[[ Passage shown, beginning ]]

I don’t know about y’all, but I’ve had some crummy jobs. I’m talking about the kind of jobs where it seems as though there’s no point in what you’re doing, your superiors make you feel valueless and replaceable, and whatever you get out of it feels like way less than the bits of your soul the job seems to be draining out of you day by day.
If you’ve ever had a job like that, you’ll probably strongly relate to the opening pages of Galanthus, the queer space fantasy webcomic by Ashanti Fortson. When we meet the comic’s star character, Farah, she’s being called by the number on her back and told off by a talking eyeball for literally staring into space. We quickly discover that Farah works on some kind of spacecraft in a tightly controlled factory environment, where being caught looking out of a window could earn you two days without food. Farah seems alone among her many fellow workers in hoping to find a way out of this miserable situation — but that conviction, which causes a fight between her and a fellow worker, is exactly what gives her an opportunity to escape. She manages to secure passage and actual, paid employment on a smuggling ship, the titular Galanthus, opening herself and the comic’s readers up to a much bigger world than the one we started out in.
Galanthus is still relatively new, both to me and in general: as I’m writing this, it’s still in the beginning stages of its second chapter. But even within such a short span of time, Fortson has created the promise of a vast universe, ready to be traversed by our heroes. We’ve already gotten some tantalizing hints about the physical makeup of their world: conversations about spaceship technology that reference “threads” and “hooks,” and the exciting introduction of a deity called “the Weaver.” (You can read a little more about that in this Q&A that Fortson did with Nicole Brinkley at YA Interrobang.) Every hint at Galanthus’s mythology is like a little seed that I find myself staring at impatiently, willing it to grow! Meanwhile, the story has already taken us from space stations to intergalactic marketplaces and introduced more species of people than I can reliably recall; as both the crew of the Galanthus and a mysterious, powerful stranger are seeking the same rare artifact on a far-flung and haunted (yes, haunted!) planet, there are undoubtedly more thrilling locales to come.
However expansive the geography of Galanthus turns out to be, the comic still has a very intimate feel. Farah, our most frequent viewpoint character, doesn’t shy away from the daunting challenge of forming new relationships in a very unusual setting. While some of the people around her are prickly, others exude an aura of kindness, lending a cozy narrative glow to her encounters. Some of that comforting atmosphere may come from the familiarity of the well-loved space adventure tropes Fortson employs – the quirky, scrappy smuggling crew, the troubling hints of intergalactic empire and space capitalism – but there’s a unique combination of warmth and mystery in these stories that is simply inviting. This spread, part of a dream sequence, is a perfect example, combining human connection with strange magic, silence with motion.
Fortson has a great eye for detail, which makes the prospect of future capers all the more enticing. I feel like I’m constantly discovering new things on each re-read: in one scene, the Galanthus’s captain and first mate are meeting with the leader of a wildly popular baked goods seller / possible crime syndicate. I was delighted to realize that the lavish furniture in the leader’s office all resembles baked goods – from a chair backrest shaped like a loaf of bread, to an antique-looking sofa whose curves form the shape of a pretzel. Fortson’s use of color is just as fun and surprising, employing plenty of the vivid neons that you might expect from a space fantasy, but not shying away from earthier, moodier tones, either. I love the way Farah moves from the sterile, pale environment of her factory to the rainbow-hued attractions of the dock marketplace where she makes her escape, even inadvertently dyeing her clothes from beige to the rich purple of the fruits she hides among. Or the way the crew of the Galanthus complement the festive market stalls against the backdrop of a sunny desert city.

[[ Passage shown, end ]]
[[ Supplied data, beginning ]]

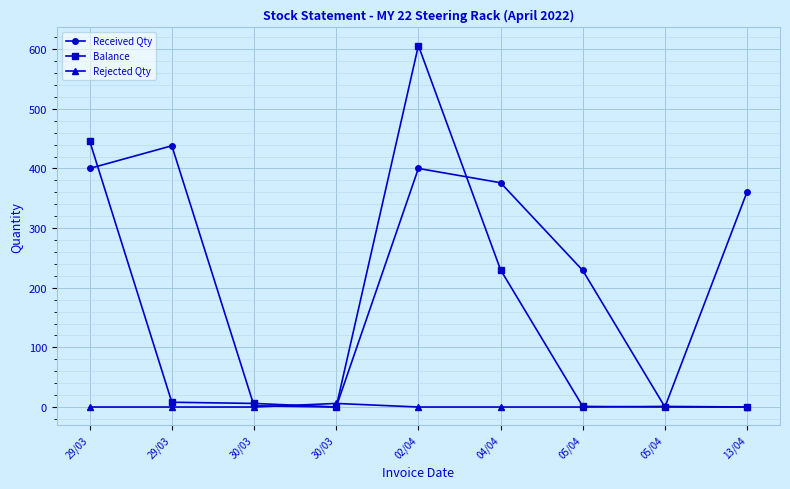

What is the spread (max minus min) of values at 30/03?

6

[[ Supplied data, end ]]

[What to do]
- A) Answer these from the Galanthus review:
(i) What penalty could a factory worker earn for being caught looking out of a window?
(ii) What name is given to the deity introduced in the comic?
(iii) What shape do the curves of the antique-looking sofa in the leader's office form?
- B) Write out the part of the Galanthus review that begins at the words "I don’t know" and stops after "day by day.".
- C) Recast the paragraph of the Galanthus review that opens with "Fortson has a great eye for detail" as a short bulleted list, keeping its main facts.

[Outputs in order]
- A)
(i) Two days without food.
(ii) The Weaver.
(iii) A pretzel.

- B)
I don’t know about y’all, but I’ve had some crummy jobs. I’m talking about the kind of jobs where it seems as though there’s no point in what you’re doing, your superiors make you feel valueless and replaceable, and whatever you get out of it feels like way less than the bits of your soul the job seems to be draining out of you day by day.

- C)
- Fortson has a great eye for detail, which makes future capers more enticing, and each re-read reveals new things.
- In one scene, the captain and first mate meet the leader of a popular baked goods seller that may be a crime syndicate. The furniture in the leader's office resembles baked goods: a chair backrest is shaped like a loaf of bread, and a sofa's curves form a pretzel.
- The colors include vivid neons and also earthier, moodier tones.
- Farah moves from her sterile, pale factory to the rainbow-hued dock marketplace where she escapes. Her clothes are accidentally dyed from beige to the purple of the fruits she hides among.
- The crew of the Galanthus complement the festive market stalls against a sunny desert city.